Pose landmark coordinates:
__________________________________________________
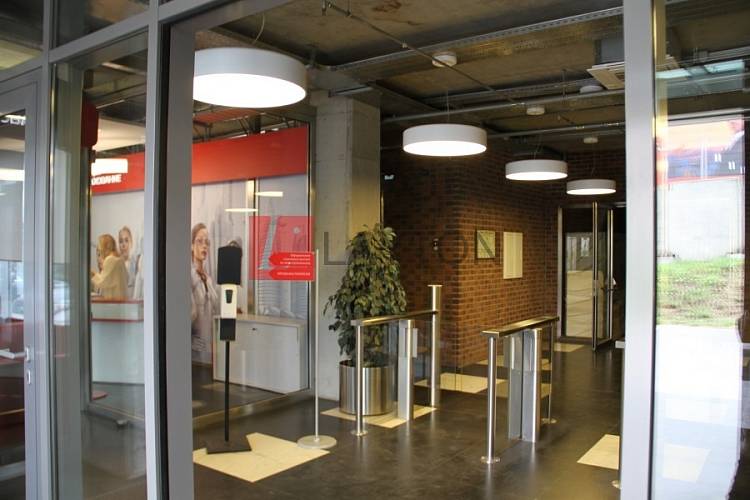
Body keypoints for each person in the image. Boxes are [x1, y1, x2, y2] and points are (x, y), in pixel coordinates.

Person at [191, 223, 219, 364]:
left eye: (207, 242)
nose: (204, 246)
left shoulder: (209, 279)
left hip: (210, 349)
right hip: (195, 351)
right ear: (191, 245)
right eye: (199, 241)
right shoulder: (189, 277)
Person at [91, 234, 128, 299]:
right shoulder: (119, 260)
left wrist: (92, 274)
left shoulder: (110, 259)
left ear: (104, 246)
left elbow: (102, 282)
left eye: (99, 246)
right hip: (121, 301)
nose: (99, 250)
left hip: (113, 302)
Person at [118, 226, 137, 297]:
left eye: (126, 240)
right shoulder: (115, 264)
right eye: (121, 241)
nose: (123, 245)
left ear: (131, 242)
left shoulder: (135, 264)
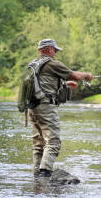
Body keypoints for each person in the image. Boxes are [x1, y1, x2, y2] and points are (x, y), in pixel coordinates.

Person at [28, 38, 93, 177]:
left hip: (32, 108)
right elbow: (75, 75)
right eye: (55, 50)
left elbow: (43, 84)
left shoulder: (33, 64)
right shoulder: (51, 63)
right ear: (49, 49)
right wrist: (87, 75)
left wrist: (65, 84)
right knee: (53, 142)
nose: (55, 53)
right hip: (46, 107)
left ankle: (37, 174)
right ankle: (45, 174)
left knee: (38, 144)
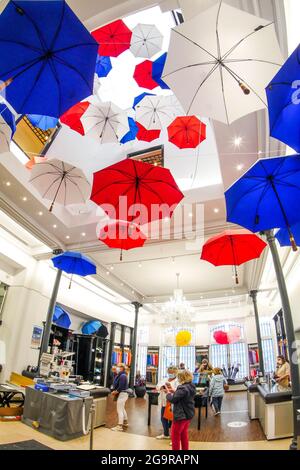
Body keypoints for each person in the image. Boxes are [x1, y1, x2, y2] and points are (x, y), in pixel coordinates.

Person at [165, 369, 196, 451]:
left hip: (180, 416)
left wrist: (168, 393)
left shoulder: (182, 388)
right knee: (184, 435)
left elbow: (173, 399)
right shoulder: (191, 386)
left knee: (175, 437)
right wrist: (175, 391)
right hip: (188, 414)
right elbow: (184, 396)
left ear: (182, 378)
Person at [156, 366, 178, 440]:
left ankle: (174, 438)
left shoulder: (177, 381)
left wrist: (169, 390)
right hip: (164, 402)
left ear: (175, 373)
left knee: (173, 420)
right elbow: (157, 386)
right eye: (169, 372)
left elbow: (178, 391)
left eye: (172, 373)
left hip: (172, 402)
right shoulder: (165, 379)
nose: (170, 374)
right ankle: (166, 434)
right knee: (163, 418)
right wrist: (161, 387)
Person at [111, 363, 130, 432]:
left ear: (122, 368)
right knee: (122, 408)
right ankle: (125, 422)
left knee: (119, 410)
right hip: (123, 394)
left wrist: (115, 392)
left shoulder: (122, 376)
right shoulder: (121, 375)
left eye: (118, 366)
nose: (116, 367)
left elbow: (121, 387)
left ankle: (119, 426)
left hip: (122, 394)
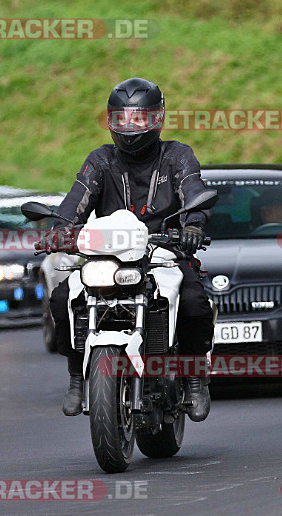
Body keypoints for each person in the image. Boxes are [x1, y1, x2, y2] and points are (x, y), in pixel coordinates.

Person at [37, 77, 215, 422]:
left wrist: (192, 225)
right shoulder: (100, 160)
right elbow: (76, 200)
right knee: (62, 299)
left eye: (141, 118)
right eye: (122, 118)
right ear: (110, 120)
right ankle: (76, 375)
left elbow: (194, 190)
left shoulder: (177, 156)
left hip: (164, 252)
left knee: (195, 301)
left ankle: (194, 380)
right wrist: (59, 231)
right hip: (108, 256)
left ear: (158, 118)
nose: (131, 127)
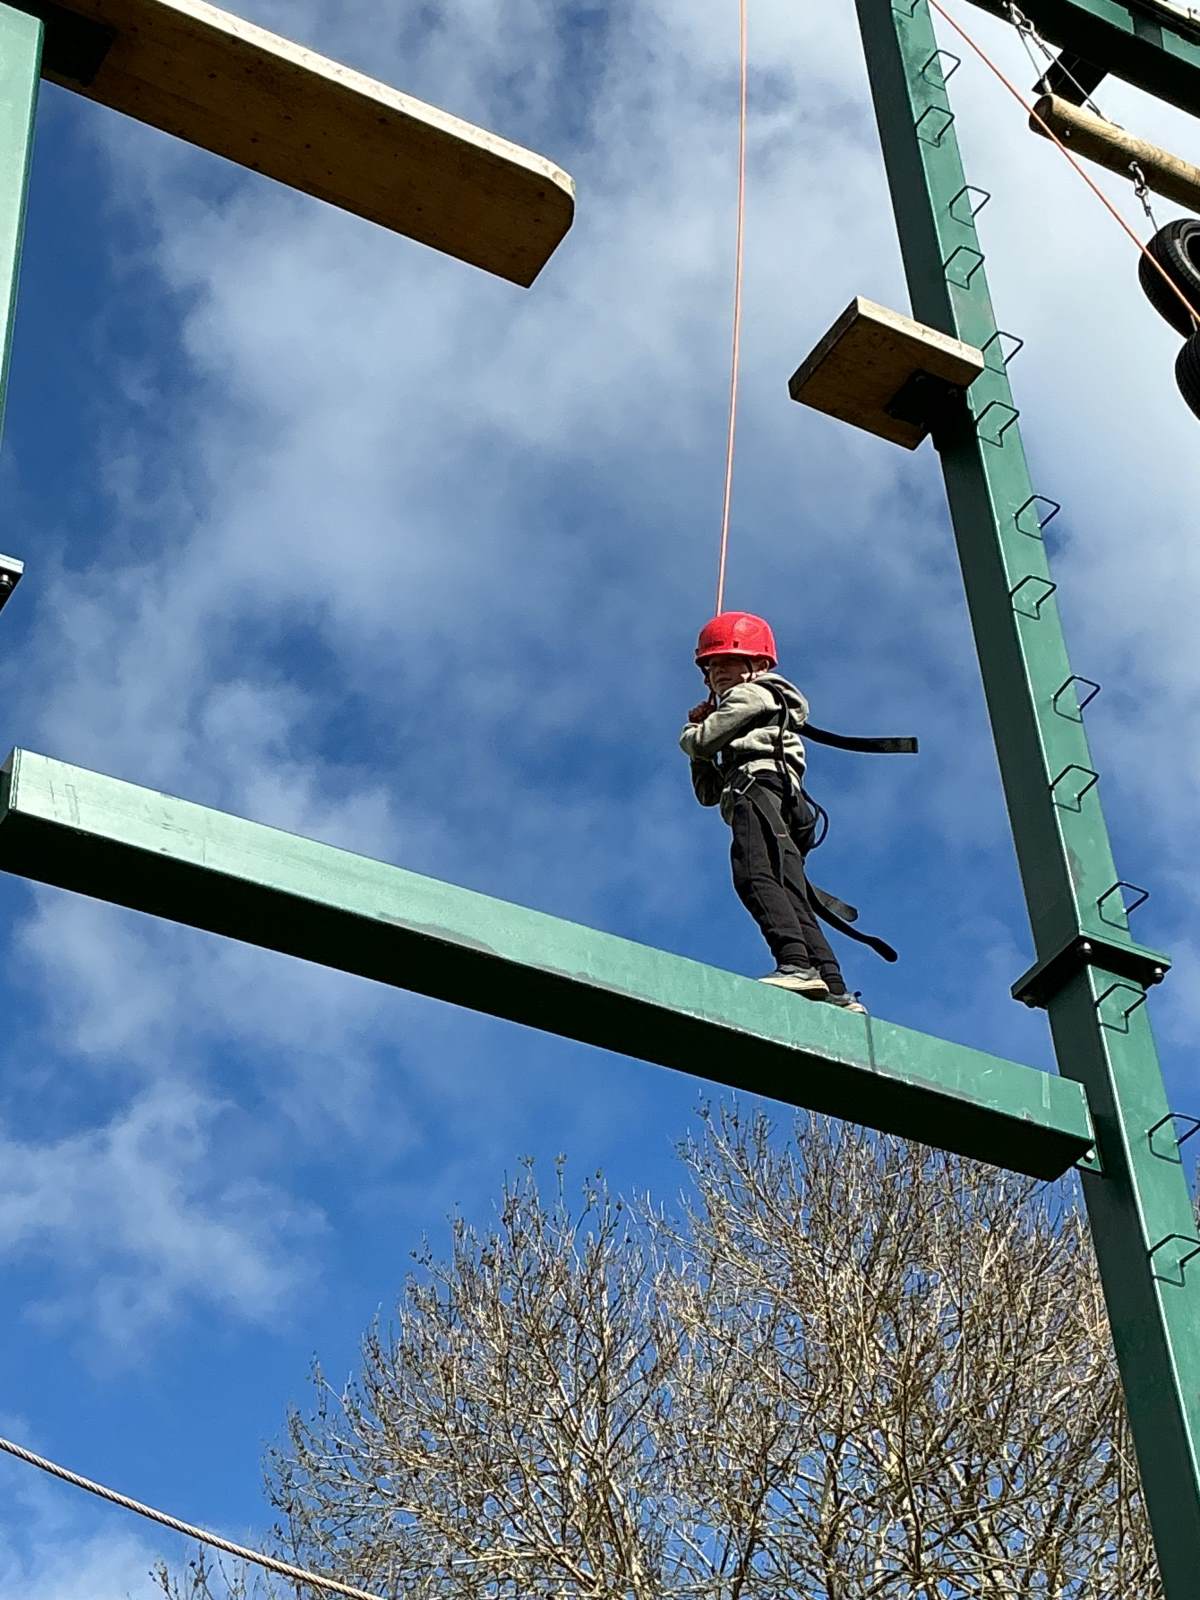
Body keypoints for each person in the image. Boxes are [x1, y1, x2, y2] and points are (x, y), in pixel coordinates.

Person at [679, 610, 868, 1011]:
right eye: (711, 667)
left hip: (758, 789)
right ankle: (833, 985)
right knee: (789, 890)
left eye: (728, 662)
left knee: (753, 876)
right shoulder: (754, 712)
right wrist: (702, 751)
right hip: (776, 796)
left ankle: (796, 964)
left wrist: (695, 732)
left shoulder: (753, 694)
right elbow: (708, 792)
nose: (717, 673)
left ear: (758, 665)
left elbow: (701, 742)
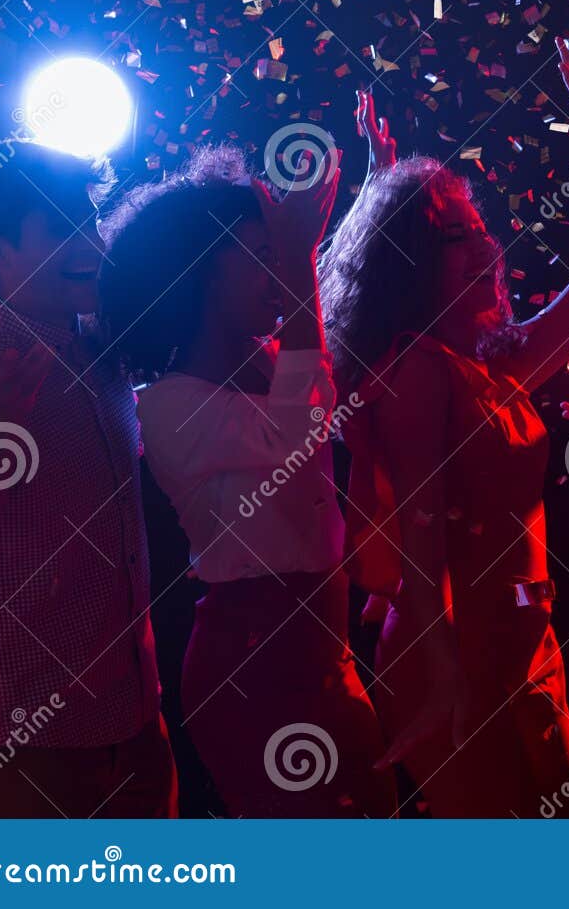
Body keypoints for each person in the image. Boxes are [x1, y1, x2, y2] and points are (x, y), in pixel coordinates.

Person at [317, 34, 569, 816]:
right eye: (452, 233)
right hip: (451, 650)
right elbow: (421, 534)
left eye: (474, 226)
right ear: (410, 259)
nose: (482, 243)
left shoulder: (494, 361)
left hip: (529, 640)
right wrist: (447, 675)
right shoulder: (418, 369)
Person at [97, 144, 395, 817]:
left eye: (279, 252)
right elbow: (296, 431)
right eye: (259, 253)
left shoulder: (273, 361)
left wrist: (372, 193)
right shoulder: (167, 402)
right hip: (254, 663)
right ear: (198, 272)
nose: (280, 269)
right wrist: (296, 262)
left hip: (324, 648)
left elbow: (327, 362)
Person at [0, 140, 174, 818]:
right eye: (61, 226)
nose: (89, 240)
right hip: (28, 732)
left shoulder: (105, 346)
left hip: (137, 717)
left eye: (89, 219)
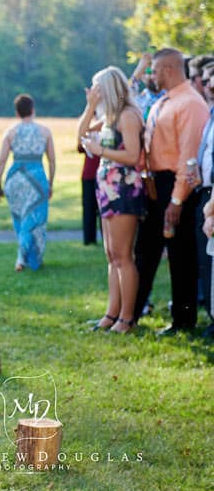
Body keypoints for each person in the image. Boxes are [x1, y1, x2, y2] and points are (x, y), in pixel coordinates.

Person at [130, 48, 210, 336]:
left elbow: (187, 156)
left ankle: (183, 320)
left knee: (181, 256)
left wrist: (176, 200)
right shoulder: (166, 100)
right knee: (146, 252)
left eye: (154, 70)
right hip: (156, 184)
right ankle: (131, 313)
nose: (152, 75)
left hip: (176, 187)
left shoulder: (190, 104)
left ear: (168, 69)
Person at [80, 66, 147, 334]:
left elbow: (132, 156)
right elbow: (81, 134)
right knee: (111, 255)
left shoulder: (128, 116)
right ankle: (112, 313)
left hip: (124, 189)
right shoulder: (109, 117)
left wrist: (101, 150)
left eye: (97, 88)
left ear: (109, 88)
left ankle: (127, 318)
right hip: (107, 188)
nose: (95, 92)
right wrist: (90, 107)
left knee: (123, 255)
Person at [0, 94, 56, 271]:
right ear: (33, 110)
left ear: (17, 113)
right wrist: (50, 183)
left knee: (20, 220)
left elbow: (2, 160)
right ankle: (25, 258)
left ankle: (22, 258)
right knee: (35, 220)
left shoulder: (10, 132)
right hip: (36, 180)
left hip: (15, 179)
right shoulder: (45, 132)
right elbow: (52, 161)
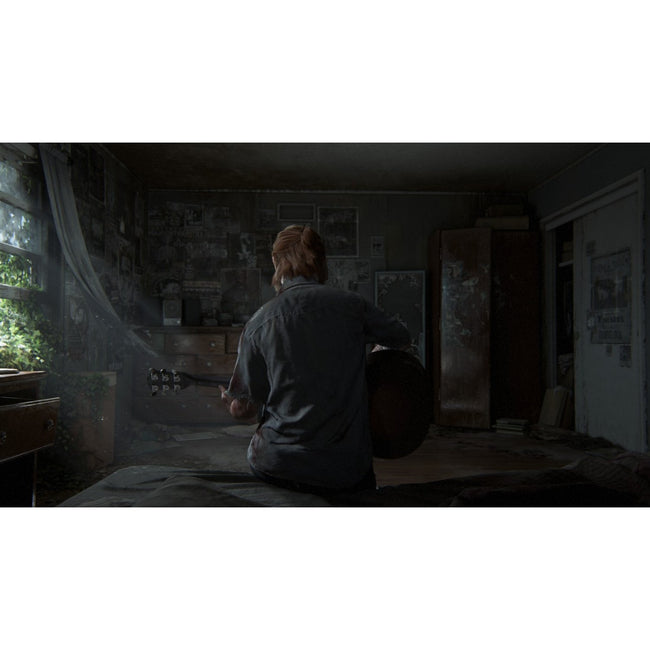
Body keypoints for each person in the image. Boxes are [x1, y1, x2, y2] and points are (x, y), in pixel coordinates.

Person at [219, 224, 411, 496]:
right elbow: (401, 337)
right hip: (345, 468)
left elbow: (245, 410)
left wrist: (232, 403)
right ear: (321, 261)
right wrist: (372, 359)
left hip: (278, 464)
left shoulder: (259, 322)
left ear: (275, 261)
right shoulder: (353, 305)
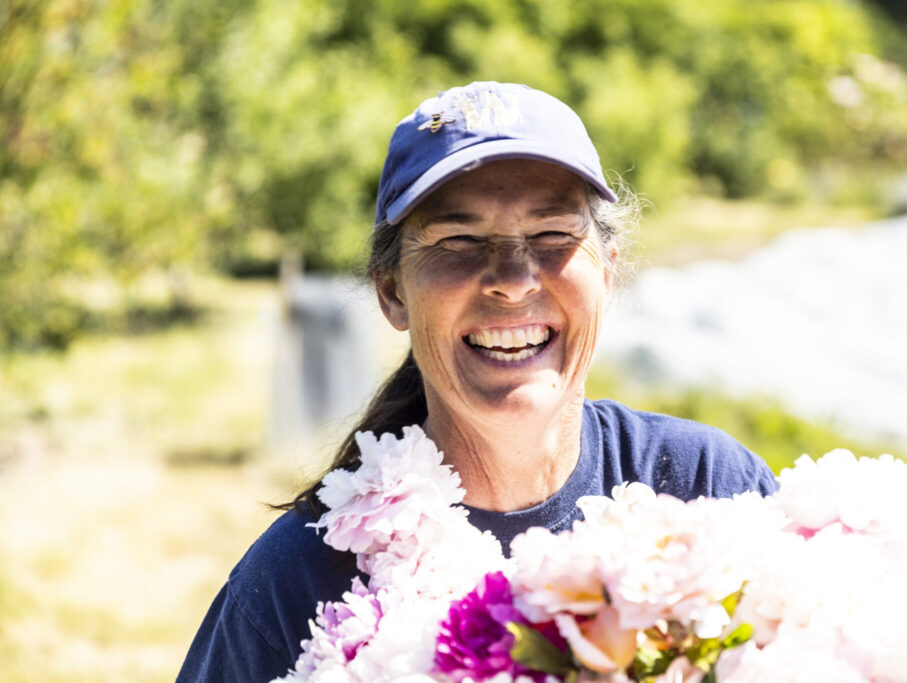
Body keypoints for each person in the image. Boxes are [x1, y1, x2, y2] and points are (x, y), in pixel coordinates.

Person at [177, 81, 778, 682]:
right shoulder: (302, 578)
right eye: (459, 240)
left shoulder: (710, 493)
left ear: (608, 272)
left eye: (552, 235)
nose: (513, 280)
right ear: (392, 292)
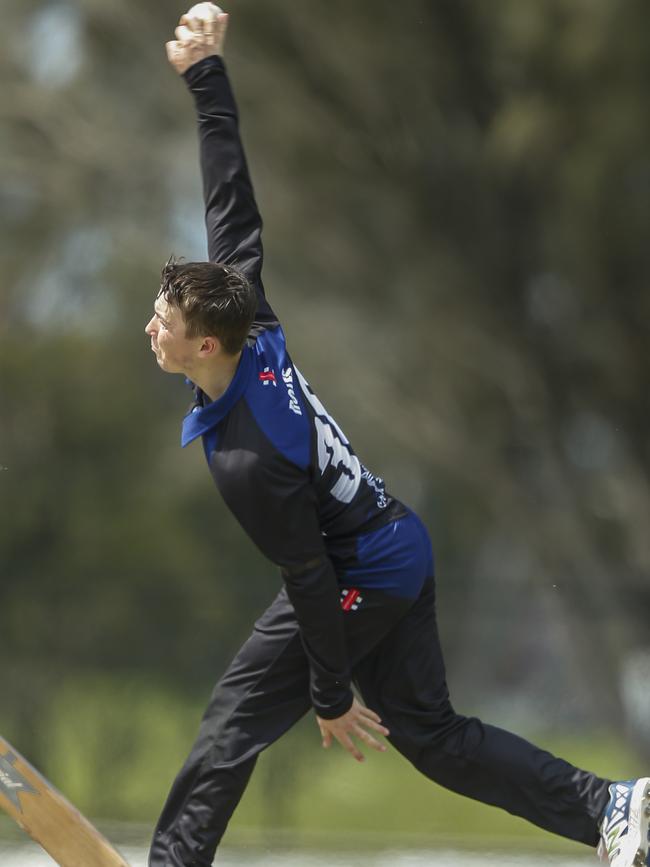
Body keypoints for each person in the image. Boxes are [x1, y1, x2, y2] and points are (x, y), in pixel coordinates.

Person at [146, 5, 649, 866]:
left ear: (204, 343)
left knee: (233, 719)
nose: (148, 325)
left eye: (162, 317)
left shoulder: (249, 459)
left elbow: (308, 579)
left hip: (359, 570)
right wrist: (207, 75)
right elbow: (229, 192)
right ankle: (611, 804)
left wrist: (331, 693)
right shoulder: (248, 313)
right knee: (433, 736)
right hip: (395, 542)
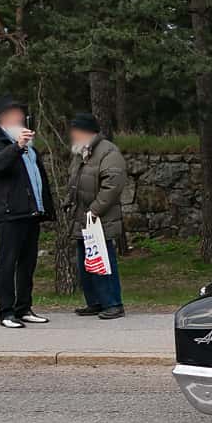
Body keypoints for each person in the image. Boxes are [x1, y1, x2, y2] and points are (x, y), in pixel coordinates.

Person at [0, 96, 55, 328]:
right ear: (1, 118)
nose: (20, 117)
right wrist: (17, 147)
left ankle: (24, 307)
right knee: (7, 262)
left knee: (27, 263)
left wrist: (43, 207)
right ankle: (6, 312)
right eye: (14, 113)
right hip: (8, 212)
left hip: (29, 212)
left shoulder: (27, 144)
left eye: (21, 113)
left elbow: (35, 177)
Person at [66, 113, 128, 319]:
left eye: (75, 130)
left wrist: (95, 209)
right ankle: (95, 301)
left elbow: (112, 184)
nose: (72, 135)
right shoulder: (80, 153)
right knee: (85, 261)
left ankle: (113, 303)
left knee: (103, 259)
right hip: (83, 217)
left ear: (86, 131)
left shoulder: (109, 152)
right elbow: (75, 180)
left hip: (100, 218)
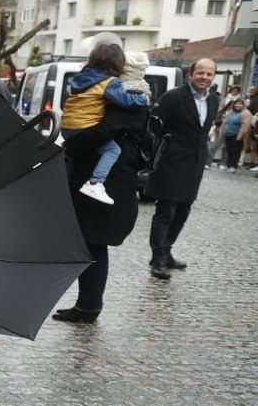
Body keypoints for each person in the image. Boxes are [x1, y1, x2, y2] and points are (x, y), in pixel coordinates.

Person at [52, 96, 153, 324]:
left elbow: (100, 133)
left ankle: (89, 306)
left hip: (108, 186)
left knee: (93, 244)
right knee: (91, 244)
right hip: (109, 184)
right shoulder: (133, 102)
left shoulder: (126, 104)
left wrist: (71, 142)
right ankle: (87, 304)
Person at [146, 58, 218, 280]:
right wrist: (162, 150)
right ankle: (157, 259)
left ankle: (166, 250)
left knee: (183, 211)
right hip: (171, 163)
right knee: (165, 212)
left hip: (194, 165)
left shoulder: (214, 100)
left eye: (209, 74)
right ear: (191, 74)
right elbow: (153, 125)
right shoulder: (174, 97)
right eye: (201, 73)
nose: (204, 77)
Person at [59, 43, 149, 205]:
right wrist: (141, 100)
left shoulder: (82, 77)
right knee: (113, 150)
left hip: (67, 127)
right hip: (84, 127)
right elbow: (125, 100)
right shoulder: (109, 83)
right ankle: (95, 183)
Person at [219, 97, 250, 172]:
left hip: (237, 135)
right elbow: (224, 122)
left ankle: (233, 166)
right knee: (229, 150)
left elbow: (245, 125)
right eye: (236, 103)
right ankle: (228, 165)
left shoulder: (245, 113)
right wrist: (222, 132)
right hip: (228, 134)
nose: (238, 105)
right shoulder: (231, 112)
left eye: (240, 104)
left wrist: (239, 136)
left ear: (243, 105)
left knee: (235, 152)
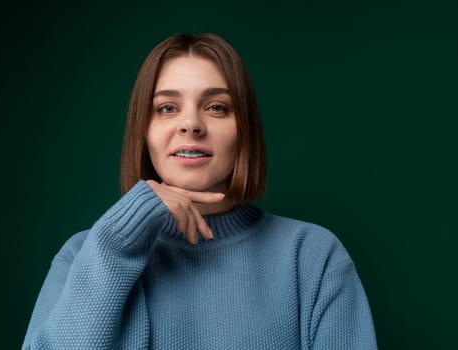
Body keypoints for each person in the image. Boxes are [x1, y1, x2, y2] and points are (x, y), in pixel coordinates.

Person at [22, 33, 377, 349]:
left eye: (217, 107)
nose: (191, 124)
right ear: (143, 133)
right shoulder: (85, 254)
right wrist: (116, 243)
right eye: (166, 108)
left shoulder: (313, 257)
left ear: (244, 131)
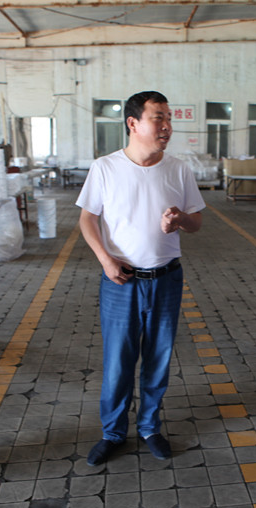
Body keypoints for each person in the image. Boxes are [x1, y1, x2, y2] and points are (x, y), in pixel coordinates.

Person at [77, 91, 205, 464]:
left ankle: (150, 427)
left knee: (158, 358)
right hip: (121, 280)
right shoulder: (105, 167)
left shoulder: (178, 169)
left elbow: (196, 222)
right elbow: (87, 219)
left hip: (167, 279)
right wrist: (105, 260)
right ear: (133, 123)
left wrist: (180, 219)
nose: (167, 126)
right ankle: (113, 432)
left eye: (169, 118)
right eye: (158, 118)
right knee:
__________________________________________________
Work request:
Using the entries above, return exactly the lines from the line with "left knee: (173, 420)" to the line with "left elbow: (121, 387)", counting both of those lines.

Result of this exercise:
left knee: (173, 420)
right elbow: (157, 386)
right eye: (169, 372)
left elbow: (178, 391)
left eye: (172, 373)
left hip: (172, 402)
right shoulder: (165, 379)
nose: (170, 374)
right ankle: (166, 434)
right knee: (163, 418)
right wrist: (161, 387)
Person at [111, 363, 130, 432]:
left ear: (122, 368)
right knee: (122, 408)
right ankle: (125, 422)
left knee: (119, 410)
right hip: (123, 394)
left wrist: (115, 392)
left shoulder: (122, 376)
right shoulder: (121, 375)
left eye: (118, 366)
nose: (116, 367)
left elbow: (121, 387)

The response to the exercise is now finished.